Start of Source text

SOVA: Tbilisi-based media about life & society in Georgia. Favicon replacement.
Fixes needed:
  • No secondary text lead and header image in some articles
Spoiler:
Code:
#!/usr/bin/env python
# vim:fileencoding=utf-8

from __future__ import unicode_literals, division, absolute_import, print_function
from calibre.web.feeds.news import BasicNewsRecipe

class Sova(BasicNewsRecipe):
    title          		  = 'SOVA'
    __author__            = 'bugmen00t'
    description           = ' \u0420\u0443\u0441\u0441\u043A\u043E\u044F\u0437\u044B\u0447\u043D\u043E\u0435 \u043D\u0435\u0437\u0430\u0432\u0438\u0441\u0438\u043C\u043E\u0435 \u043E\u043D\u043B\u0430\u0439\u043D-\u0438\u0437\u0434\u0430\u043D\u0438\u0435, \u043E\u0441\u043D\u043E\u0432\u0430\u043D\u043D\u043E\u0435 \u0432 \u0422\u0431\u0438\u043B\u0438\u0441\u0438 \u0432 2016 \u0433\u043E\u0434\u0443 \u0433\u0440\u0443\u043F\u043F\u043E\u0439 \u043F\u0440\u043E\u0444\u0435\u0441\u0441\u0438\u043E\u043D\u0430\u043B\u044C\u043D\u044B\u0445 \u0436\u0443\u0440\u043D\u0430\u043B\u0438\u0441\u0442\u043E\u0432, \u043F\u0440\u0435\u0434\u043E\u0441\u0442\u0430\u0432\u043B\u044F\u044E\u0449\u0435\u0435 \u043A\u0430\u0447\u0435\u0441\u0442\u0432\u0435\u043D\u043D\u0443\u044E \u0438\u043D\u0444\u043E\u0440\u043C\u0430\u0446\u0438\u044E \u043E \u043F\u043E\u043B\u0438\u0442\u0438\u043A\u0435, \u044D\u043A\u043E\u043D\u043E\u043C\u0438\u043A\u0435 \u0438 \u0434\u0440\u0443\u0433\u0438\u0445 \u043D\u0435\u043E\u0442\u044A\u0435\u043C\u043B\u0435\u043C\u044B\u0445 \u0430\u0441\u043F\u0435\u043A\u0442\u0430\u0445 \u0436\u0438\u0437\u043D\u0438 \u0441\u043E\u0432\u0440\u0435\u043C\u0435\u043D\u043D\u043E\u0433\u043E \u0447\u0435\u043B\u043E\u0432\u0435\u043A\u0430 \u0432 \u0413\u0440\u0443\u0437\u0438\u0438 \u0438 \u0440\u0435\u0433\u0438\u043E\u043D\u0435 \u0432 \u0446\u0435\u043B\u043E\u043C.'
    publisher             = '\u041D\u0435\u043F\u0440\u0430\u0432\u0438\u0442\u0435\u043B\u044C\u0441\u0442\u0432\u0435\u043D\u043D\u0430\u044F \u043E\u0440\u0433\u0430\u043D\u0438\u0437\u0430\u0446\u0438\u044F Sova News'
    category              = 'blog'
    cover_url = u'https://i0.wp.com/sova.news/wp-content/uploads/2021/08/sova@512.png'
    language              = 'ru'
    no_stylesheets        = False
    remove_javascript = False
    auto_cleanup   = False
    oldest_article = 60
    max_articles_per_feed = 30

    remove_tags_before = dict(name='div', attrs={'class':'site-wrapper header-7'})

End of Source text
Start of Data provided

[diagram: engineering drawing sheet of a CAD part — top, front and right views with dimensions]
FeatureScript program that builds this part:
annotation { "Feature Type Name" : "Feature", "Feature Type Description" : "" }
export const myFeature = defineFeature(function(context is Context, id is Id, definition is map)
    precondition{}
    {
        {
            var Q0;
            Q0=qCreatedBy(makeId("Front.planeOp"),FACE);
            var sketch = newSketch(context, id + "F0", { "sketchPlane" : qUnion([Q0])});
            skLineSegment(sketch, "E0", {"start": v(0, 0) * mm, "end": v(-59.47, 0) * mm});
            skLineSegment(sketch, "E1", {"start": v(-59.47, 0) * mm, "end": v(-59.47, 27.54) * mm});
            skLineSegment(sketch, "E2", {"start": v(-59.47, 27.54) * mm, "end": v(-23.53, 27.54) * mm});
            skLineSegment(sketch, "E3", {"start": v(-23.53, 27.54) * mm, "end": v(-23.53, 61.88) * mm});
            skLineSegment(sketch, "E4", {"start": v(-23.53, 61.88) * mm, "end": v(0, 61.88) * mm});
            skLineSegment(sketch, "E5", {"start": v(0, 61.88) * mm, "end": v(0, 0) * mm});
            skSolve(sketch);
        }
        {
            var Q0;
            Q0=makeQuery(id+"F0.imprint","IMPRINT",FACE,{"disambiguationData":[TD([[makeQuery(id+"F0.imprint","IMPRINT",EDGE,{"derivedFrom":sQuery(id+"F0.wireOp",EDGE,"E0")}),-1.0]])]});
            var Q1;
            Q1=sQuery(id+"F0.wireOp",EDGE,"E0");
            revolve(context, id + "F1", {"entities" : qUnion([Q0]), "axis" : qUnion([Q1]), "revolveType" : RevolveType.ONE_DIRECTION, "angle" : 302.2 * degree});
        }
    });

End of Data provided

Task list:
1. Which settings in the SOVA recipe code are assigned the value False?
2. Carry on the SOVA recipe code from the point where it stops.
The records come from a separate source, not from the SOVA recipe text.

Exercise results:
1. no_stylesheets, remove_javascript, auto_cleanup

2.
    
    remove_tags_after = dict(name='div', attrs={'class':'single-body entry-content typography-copy'})

    remove_tags =   [
        dict(name='nav', attrs={'aria-label': 'breadcrumbs'}),
        dict(name='header', attrs={'class': 'site-header site-header--skin-5'}),
        dict(name='footer'),
        dict(name='ins'),
        dict(name='div', attrs={'class': 'entry-interaction__left'}),
        dict(name='div', attrs={'class': 'entry-interaction__right'}),
        dict(name='div', attrs={'id': 'mnmd-sticky-header'}),
        dict(name='div', attrs={'id': 'mnmd-offcanvas-primary'}),
        dict(name='div', attrs={'id': 'mnmd-offcanvas-mobile'}),
        dict(name='div', attrs={'class': 'entry-interaction__right'}),
        dict(name='blockquote', attrs={'class': 'wp-embedded-content'})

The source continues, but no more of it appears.